In the past I used to take a layer of leather glue (contact cement) and put it on the handle foundation and between all the leather layers on the whip. That gave me a pretty firm handle with no wobble or twist. The problem with that is with the addition of glue you are adding a substance that doesn’t need to be in the whip. Also I don’t know how glue would effect the longevity of the whip’s handle.
My current method is basically just correctly binding or tacking everything in place. It seems to work out just fine! It’s been a while since I’ve done a kangaroo bullwhip, so I’m excited to get back to work on the roo (it’s soo much nicer to work with!).
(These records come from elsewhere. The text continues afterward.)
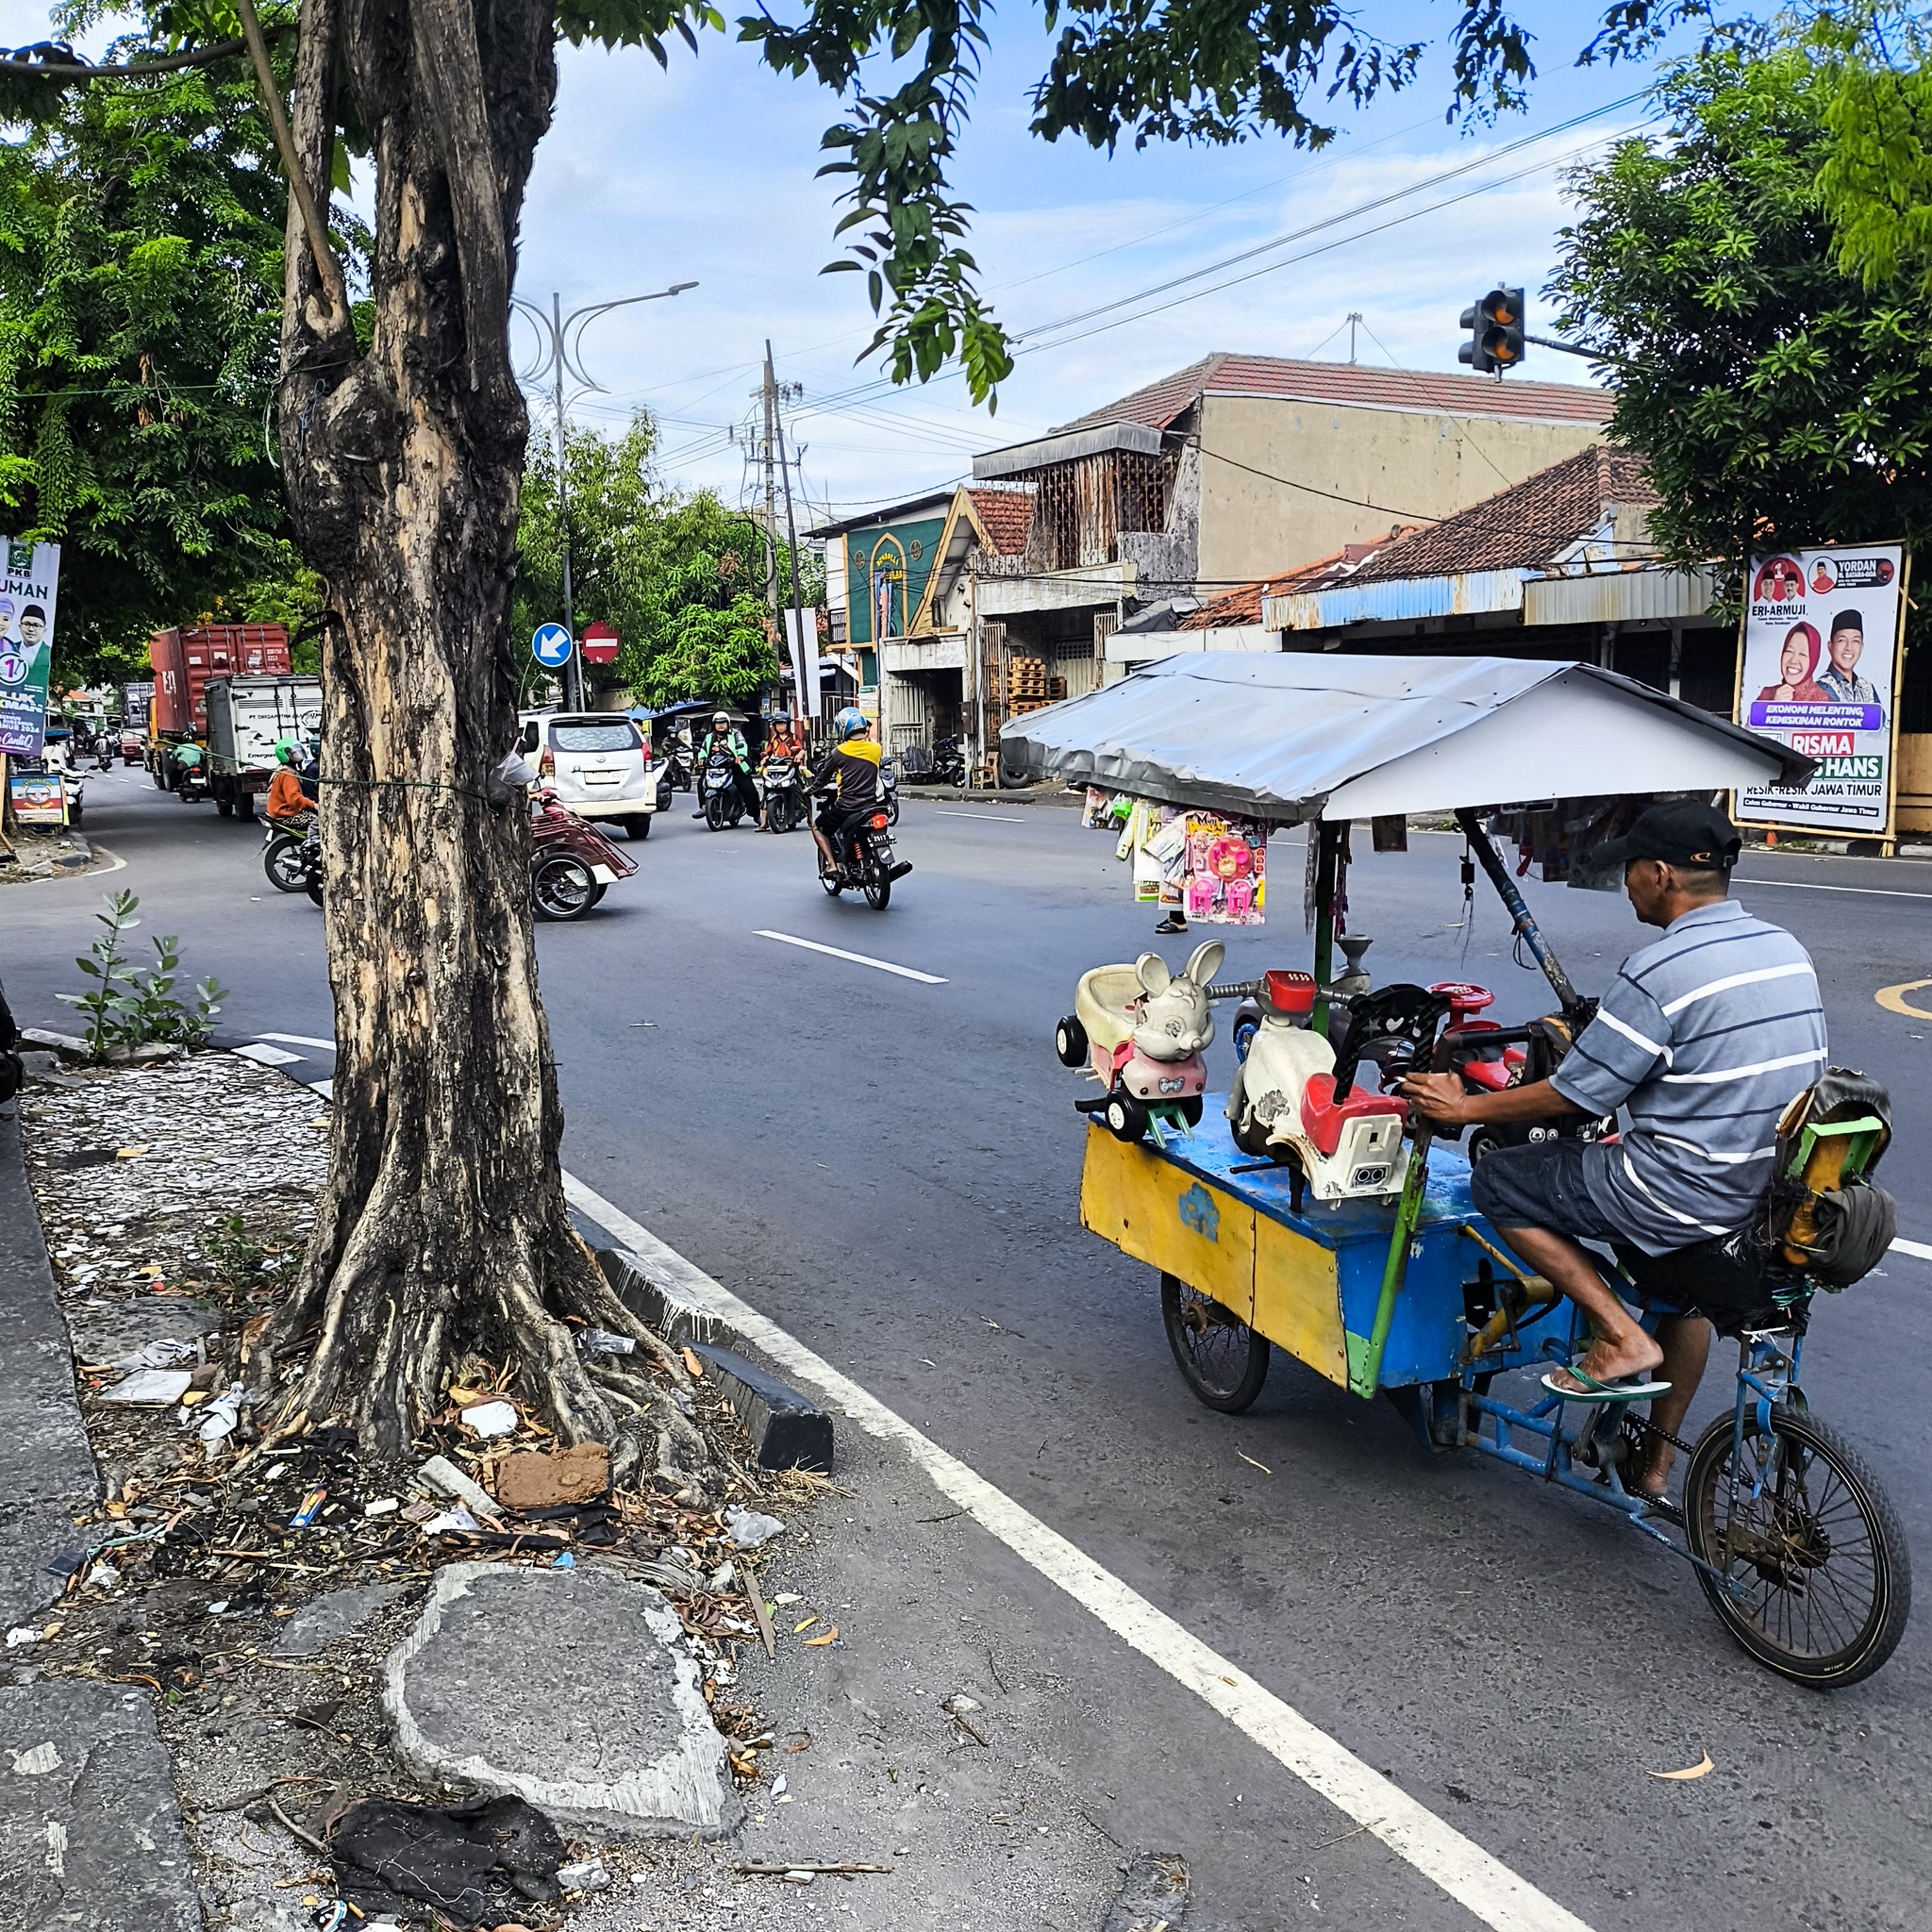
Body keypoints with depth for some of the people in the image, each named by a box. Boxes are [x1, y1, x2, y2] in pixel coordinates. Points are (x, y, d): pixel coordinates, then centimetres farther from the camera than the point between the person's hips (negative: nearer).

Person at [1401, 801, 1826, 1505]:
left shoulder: (1658, 971, -20)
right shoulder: (1788, 950, 5)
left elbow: (1573, 1094, -16)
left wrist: (1463, 1107, -3)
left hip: (1682, 1194, -9)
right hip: (1779, 1192, 9)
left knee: (1498, 1182, 5)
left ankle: (1622, 1337, 4)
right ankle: (1655, 1463, 45)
Here are two more bullwhips that I finished:
My next whip that I’m going to be making will probably be an 8 or 10 foot 12 plait kangaroo whip. It’s been a while (a few weeks) since I’ve done a bullwhip in kangaroo.
I haven’t done a ton of shot loading of the thongs in my bullwhips (except for signal whips and snake whips). I’ve talked with David Morgan several times about the advantages of shot loading the thong of a bullwhip.
Now a shot loaded thong is different from a lead loaded butt. With a shot loaded thong there will be lead shot for the core of the bullwhip. So that will move weight out of the handle and into the beginning of the whip, making the bullwhip a bit more nose heavy.
A lead loaded butt has a sheet of lead wrapped around the end of the handle to form the butt knot foundation. That will put the more weight at the base of the handle in your hand.
I made the bullwhip below with a shot loaded core.
This bullwhip (not shot loaded) shipped out to it’s owner in Texas earlier today.
Here’s a budget snake whip that I finished last night:
And here’s the 7 foot bullwhip that I finished as well:
Both of these whips are available on the IN STOCK Whips part of this website. I’ve also added a feature to the online store part of my website that will allow you to use the following methods to pay:
- Visa, MasterCard, AmEx or Discover Card
- Google Checkout
You can use any of those to pay for a bullwhip, snake whip, signal whip, etc.
The next whip I’m working on is a 4 plait budget bullwhip, but this whip will be shot loaded!